EXERCISE BRIEF:
Scan the listing beneath this sentence. Report each line with the word "seeds".

LISTED RECORDS:
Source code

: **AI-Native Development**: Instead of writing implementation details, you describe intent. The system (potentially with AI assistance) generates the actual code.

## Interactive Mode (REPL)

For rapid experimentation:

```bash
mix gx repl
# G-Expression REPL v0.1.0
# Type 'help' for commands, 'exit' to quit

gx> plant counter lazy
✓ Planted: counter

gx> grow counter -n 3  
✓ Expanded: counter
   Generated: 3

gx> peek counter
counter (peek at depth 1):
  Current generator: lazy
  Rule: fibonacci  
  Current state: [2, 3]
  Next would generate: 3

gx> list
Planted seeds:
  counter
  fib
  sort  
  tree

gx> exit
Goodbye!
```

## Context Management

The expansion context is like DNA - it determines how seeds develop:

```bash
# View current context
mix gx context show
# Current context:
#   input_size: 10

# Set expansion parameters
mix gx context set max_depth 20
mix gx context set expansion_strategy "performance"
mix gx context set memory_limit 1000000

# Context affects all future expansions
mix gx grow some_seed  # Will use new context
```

* * *

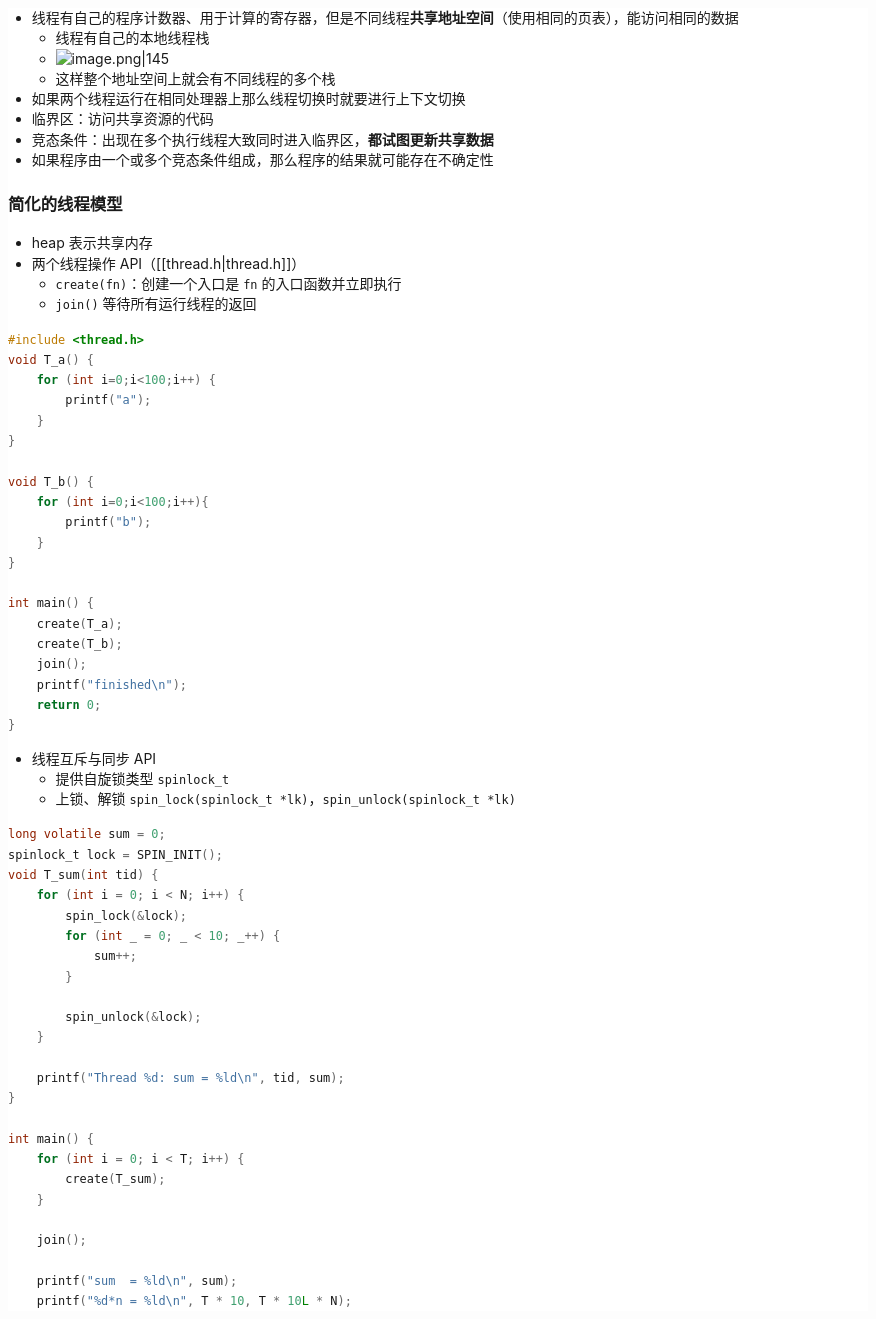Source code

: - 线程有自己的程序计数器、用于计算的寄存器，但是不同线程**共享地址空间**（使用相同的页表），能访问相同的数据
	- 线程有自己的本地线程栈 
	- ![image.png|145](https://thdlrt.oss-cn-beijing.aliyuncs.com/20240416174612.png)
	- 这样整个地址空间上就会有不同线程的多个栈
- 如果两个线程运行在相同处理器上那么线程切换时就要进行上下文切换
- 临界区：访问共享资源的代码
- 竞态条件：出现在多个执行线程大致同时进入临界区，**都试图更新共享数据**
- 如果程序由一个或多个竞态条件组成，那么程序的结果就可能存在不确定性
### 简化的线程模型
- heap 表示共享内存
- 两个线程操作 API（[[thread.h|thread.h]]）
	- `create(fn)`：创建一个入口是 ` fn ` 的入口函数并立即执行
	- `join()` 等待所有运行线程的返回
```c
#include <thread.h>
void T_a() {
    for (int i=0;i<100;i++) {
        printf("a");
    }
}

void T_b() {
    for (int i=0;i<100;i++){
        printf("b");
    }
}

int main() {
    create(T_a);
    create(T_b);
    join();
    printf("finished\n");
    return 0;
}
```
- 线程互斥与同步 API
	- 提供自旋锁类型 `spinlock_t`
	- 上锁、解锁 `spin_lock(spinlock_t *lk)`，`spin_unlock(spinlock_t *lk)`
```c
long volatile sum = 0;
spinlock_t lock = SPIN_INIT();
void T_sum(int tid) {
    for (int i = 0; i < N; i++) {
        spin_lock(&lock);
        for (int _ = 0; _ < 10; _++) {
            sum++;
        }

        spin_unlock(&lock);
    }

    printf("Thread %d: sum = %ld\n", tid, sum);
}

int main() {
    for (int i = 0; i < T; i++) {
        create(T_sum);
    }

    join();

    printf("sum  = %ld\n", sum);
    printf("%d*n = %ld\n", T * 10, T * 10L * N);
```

WRITTEN RESPONSE:
Planted seeds:
The expansion context is like DNA - it determines how seeds develop:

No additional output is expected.